═══ Text for analysis
If so, the method stops, except for continuing to monitor for
whether or not the extend and retract buttons 248E and 248R are
being pressed.
[0065] The portion of the method outlined in FIG. 19 is similar to
the portion of the method disclosed in FIG. 18 but shows how the
method responds to user pressure applied to the extend button 248E.
In FIG. 19, block 358 tests whether or not the bed controller 230
senses that extend button 248E is being pressed. If not the method
stops, although the test of block 358 (and of block 330 in FIG. 18)
continues to be made. However if the test at block 358 reveals that
the extend 248E button is being pressed the method proceeds to
block 360.
[0066] Block 360 tests whether or not the deck extensions 134 are
at their limit of extension. If so, the method stops except for
continuing the tests of blocks 330 and 358. If the deck extensions
134 are not at their limit of retraction the method proceeds along
paths 362A and 362B to blocks 380 (FIG. 19B) and 364 (FIG. 19)
respectively. First considering path 362A, at block 380 the bed
controller 230 monitors whether the deck extensions 134 (which are
being moved as a result of a user continuing to press the extend
button 248E) are staggered. If not the method proceeds to block 384
and changes the speed of the motors 162 to stagger the deck
sections 134. If so the method branches to block 378 (FIG. 19). Now
considering path 362B, at block 364 the method pauses or delays for
a brief time interval (a second or two) while continuing to monitor
whether or not the extend button 248E is still being pressed. If
the user has continued to apply pressure to the extend button 248E
throughout the pause interval, the method proceeds to block 366.
However if user pressure on the extend button 248E is discontinued
during the pause interval the method does not proceed to block 366.
══════
> Activity: Please continue the patent passage on the bed controller's extend-button logic, picking up right after its last sentence.
═══ Provided data
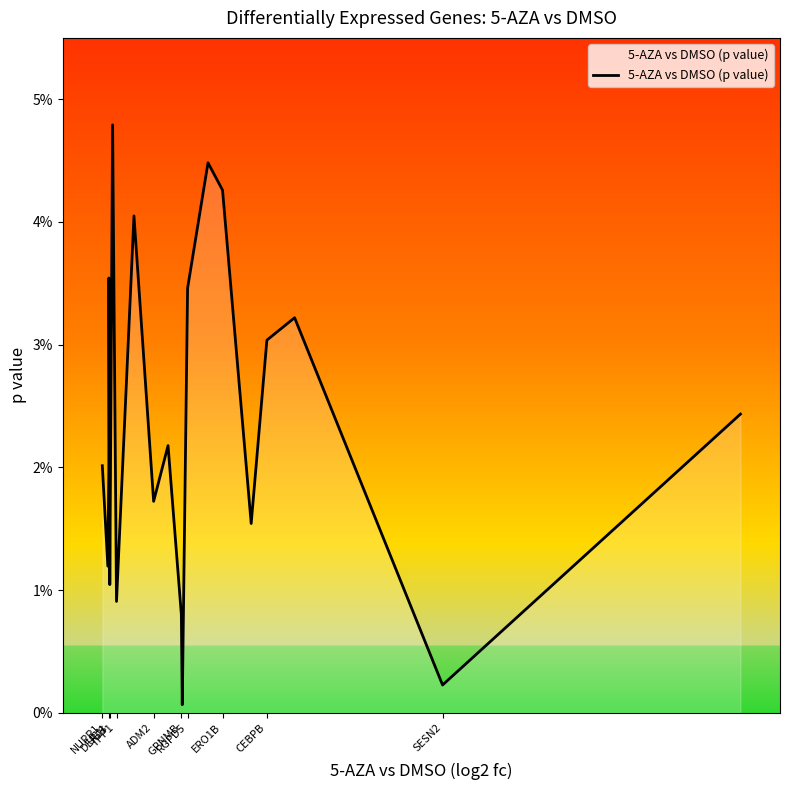

At which category does the data reach its first local valley?

UCN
══════
> Written response:
The pause interval enables the method to distinguish between a
genuine user command and a brief inadvertent touch of the retract
button 248E.
[0067] Block 366 tests whether or not inflation of the side
bolsters 216 has begun. If not the bed controller 230 issues a
"inflate" command to the mattress controller 236 at block 368. The
mattress controller 236 responds by beginning inflation of the side
bolsters 216. At block 370 the mattress controller 236 monitors
inflation progress and proceeds to block 372. At block 372 the
method tests whether or not inflation is complete either as a
result of the actions at blocks 368 and 370 or as a result of
having arrived directly at block 372 from block 366. If the test at
block 372 reveals that inflation is not complete the method
continues the inflation process and sends a visual and/or aural
indication of the ongoing inflation. One example of a visual
indication is the flashing yellow illumination of one of lights
250E and 250R as described above. If the test at block 372 reveals
that inflation is complete the method proceeds to block 376 where
the mattress controller 236 signals the bed controller 230 that
inflation is complete and sends a visual and/or aural indication of
the fact that inflation is complete. One example of a visual
indication is the steady green illumination of light 250E as
described above.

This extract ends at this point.